Mild Cauldron
Mild Cauldron (#0D021B) is a deep indigo with a jewel character. It carries the deep, saturated richness of a gemstone. Authoritative and slightly formal, it works well for type and heavy UI elements. Its HSL profile (266°, 86%, 6%) places it in the highly saturated band at a dark lightness. Best used in small doses, like logos, CTAs, focus rings, or highlight text, where its saturation becomes a feature rather than noise. For a confident two-color system, pair it with its complementary lime. For something softer, pull in its analogous neighbors on either side of the wheel.
Etymology
Old English milde, gentle — used as a color modifier since the medieval period for hues that read as moderate and unaggressive.
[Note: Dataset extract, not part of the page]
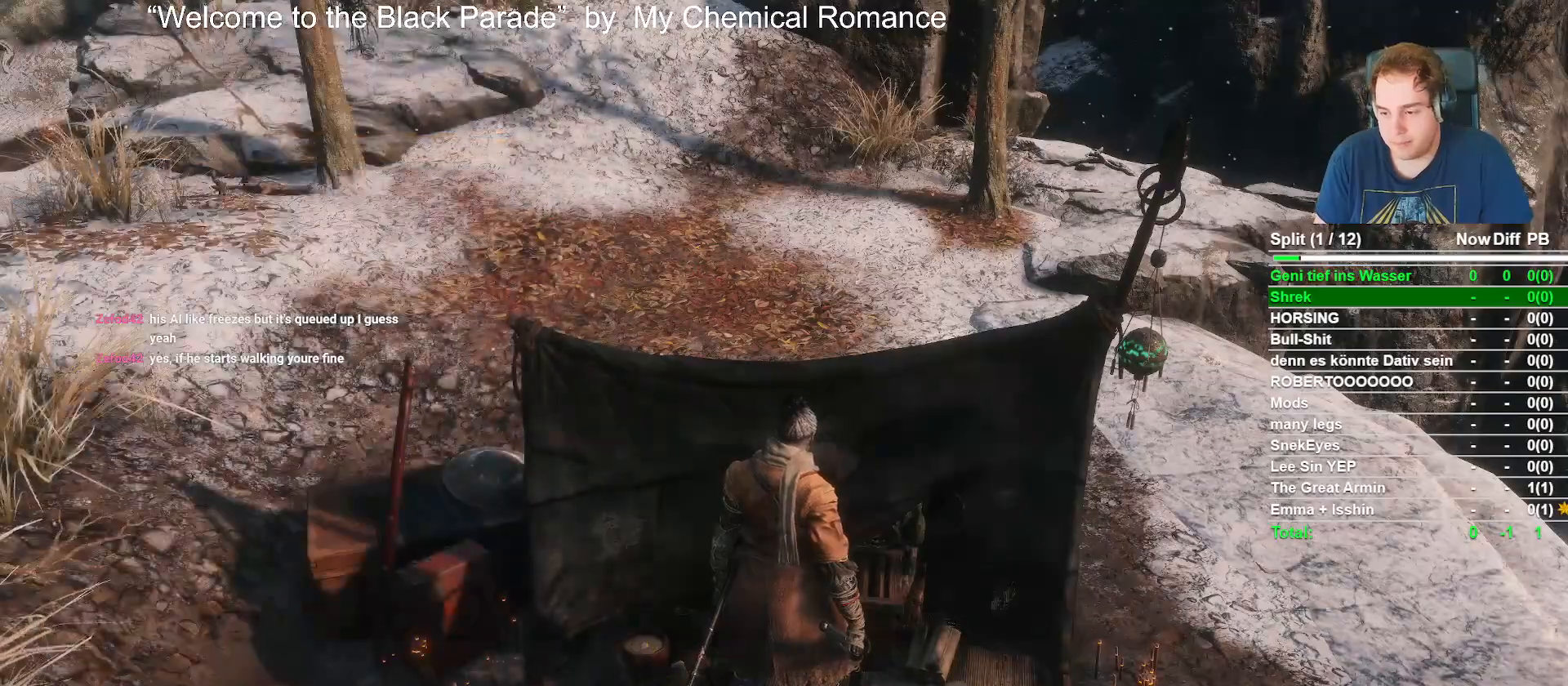
{"buttons": [], "left_stick": "right", "right_stick": "center", "events": [[117, "START", "up"], [117, "left_stick", "right"], [183, "START", "down"], [350, "START", "up"]]}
Mild gray, mild beige: low saturation combined with optical mildness. Sits at the neutral-bucket center alongside gentle and easy.
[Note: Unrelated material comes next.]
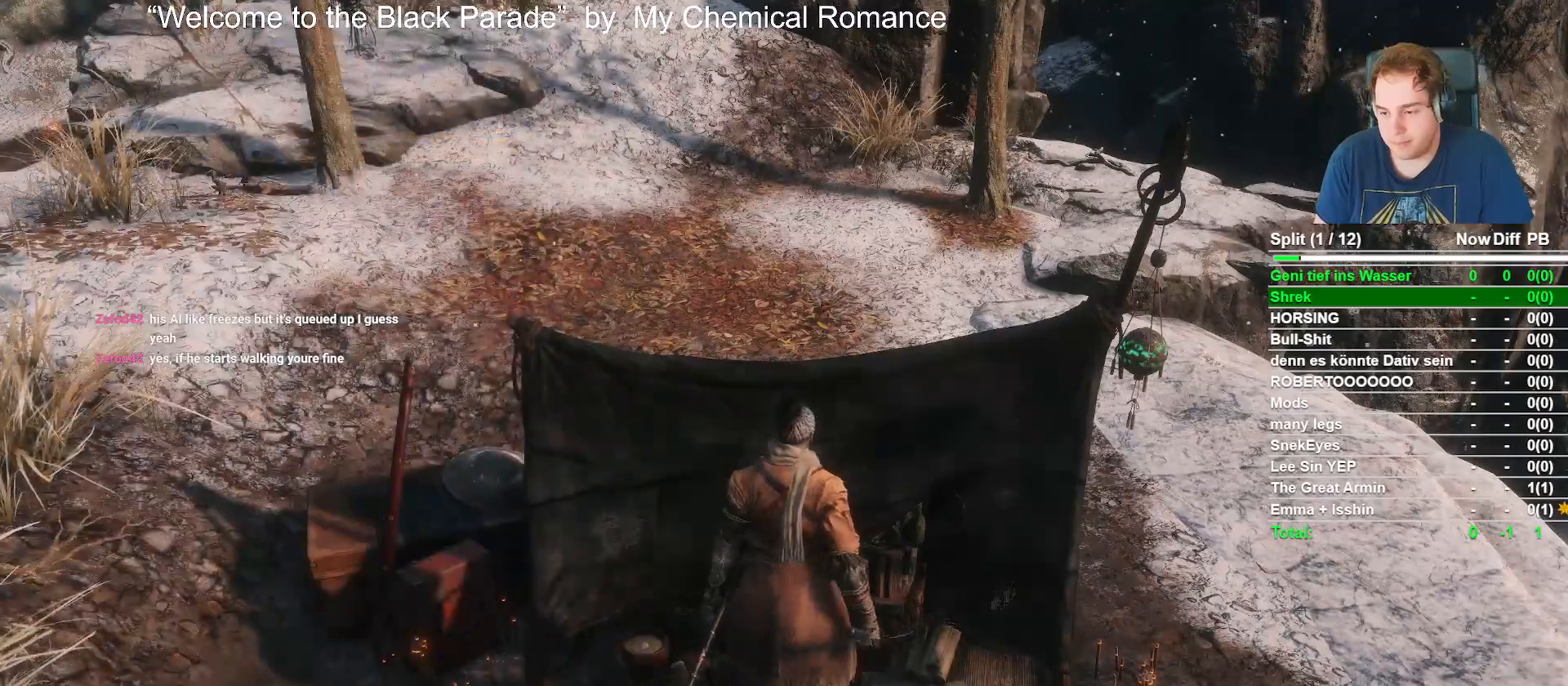
{"buttons": [], "left_stick": "up-right", "right_stick": "center", "events": [[167, "right_stick", "down-right"], [500, "left_stick", "up-right"], [500, "right_stick", "center"]]}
Old French caudron, cooking pot — the deep-soot-blackened exterior of medieval-and-Renaissance European cast-iron cooking-vessels, hung over open hearth-fires. Cauldron color refers to a freshly soot-coated 16th-century cast-iron cauldron exterior over a peat-fire: a saturated, slightly cool deep black with the matte finish of multi-decade soot-and-grease sediment on hand-cast pig-iron. Also figures prominently in Shakespeare's Macbeth.
Closest matches
The nearest named color in three reference sources, ranked by perceptual distance (ΔE76 in CIELAB). ΔE < 1 is imperceptible to most viewers; ΔE > 10 is clearly different. When two sources point to the same hex they’re merged into one tile; click any to open that color’s page.
Variations
Click any swatch to exploreHarmonies
Accessibility
How this color appears to viewers with the four major color-vision-deficiency types. Computed via the Machado (2009) physiologically-based model. If a tile matches the original, the color reads the same to that viewer.
The color used as foreground text against pure white and pure black, with the contrast ratio and WCAG 2.1 grade. Aim for AA (4.5:1) for body text and AA Large (3:1) for 18 pt+ headlines; AAA (7:1) is the gold standard for long-form reading surfaces.